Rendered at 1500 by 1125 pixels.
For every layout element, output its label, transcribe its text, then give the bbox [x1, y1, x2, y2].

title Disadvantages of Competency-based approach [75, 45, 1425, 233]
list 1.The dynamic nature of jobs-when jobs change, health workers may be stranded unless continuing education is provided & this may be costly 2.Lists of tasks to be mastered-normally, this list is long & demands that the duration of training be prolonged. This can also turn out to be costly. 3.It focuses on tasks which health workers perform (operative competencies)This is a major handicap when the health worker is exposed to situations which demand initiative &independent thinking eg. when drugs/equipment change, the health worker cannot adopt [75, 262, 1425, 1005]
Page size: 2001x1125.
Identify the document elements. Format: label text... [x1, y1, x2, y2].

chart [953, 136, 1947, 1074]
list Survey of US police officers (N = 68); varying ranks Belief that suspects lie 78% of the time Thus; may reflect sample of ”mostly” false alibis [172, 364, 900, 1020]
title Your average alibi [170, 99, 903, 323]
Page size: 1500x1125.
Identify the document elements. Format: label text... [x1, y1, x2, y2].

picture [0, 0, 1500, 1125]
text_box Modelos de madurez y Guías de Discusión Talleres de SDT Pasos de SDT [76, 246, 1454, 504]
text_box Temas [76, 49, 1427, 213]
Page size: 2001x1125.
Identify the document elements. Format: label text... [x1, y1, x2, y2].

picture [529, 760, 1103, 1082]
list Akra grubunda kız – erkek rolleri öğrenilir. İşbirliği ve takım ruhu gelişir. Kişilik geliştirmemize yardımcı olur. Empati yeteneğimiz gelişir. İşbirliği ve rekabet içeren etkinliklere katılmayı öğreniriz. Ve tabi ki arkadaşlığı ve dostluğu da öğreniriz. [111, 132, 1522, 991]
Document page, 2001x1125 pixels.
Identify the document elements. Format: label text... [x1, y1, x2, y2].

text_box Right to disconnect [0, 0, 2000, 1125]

### What the task asks
An exact copy of all the entries is what's needed; write it out.

### Task solution
Rendered at 1500 by 1125 pixels.
For every layout element, output its label, transcribe its text, then give the bbox [x1, y1, x2, y2].

title Disadvantages of Competency-based approach [75, 45, 1425, 233]
list 1.The dynamic nature of jobs-when jobs change, health workers may be stranded unless continuing education is provided & this may be costly 2.Lists of tasks to be mastered-normally, this list is long & demands that the duration of training be prolonged. This can also turn out to be costly. 3.It focuses on tasks which health workers perform (operative competencies)This is a major handicap when the health worker is exposed to situations which demand initiative &independent thinking eg. when drugs/equipment change, the health worker cannot adopt [75, 262, 1425, 1005]
Page size: 2001x1125.
Identify the document elements. Format: label text... [x1, y1, x2, y2].

chart [953, 136, 1947, 1074]
list Survey of US police officers (N = 68); varying ranks Belief that suspects lie 78% of the time Thus; may reflect sample of ”mostly” false alibis [172, 364, 900, 1020]
title Your average alibi [170, 99, 903, 323]
Page size: 1500x1125.
Identify the document elements. Format: label text... [x1, y1, x2, y2].

picture [0, 0, 1500, 1125]
text_box Modelos de madurez y Guías de Discusión Talleres de SDT Pasos de SDT [76, 246, 1454, 504]
text_box Temas [76, 49, 1427, 213]
Page size: 2001x1125.
Identify the document elements. Format: label text... [x1, y1, x2, y2].

picture [529, 760, 1103, 1082]
list Akra grubunda kız – erkek rolleri öğrenilir. İşbirliği ve takım ruhu gelişir. Kişilik geliştirmemize yardımcı olur. Empati yeteneğimiz gelişir. İşbirliği ve rekabet içeren etkinliklere katılmayı öğreniriz. Ve tabi ki arkadaşlığı ve dostluğu da öğreniriz. [111, 132, 1522, 991]
Document page, 2001x1125 pixels.
Identify the document elements. Format: label text... [x1, y1, x2, y2].

text_box Right to disconnect [0, 0, 2000, 1125]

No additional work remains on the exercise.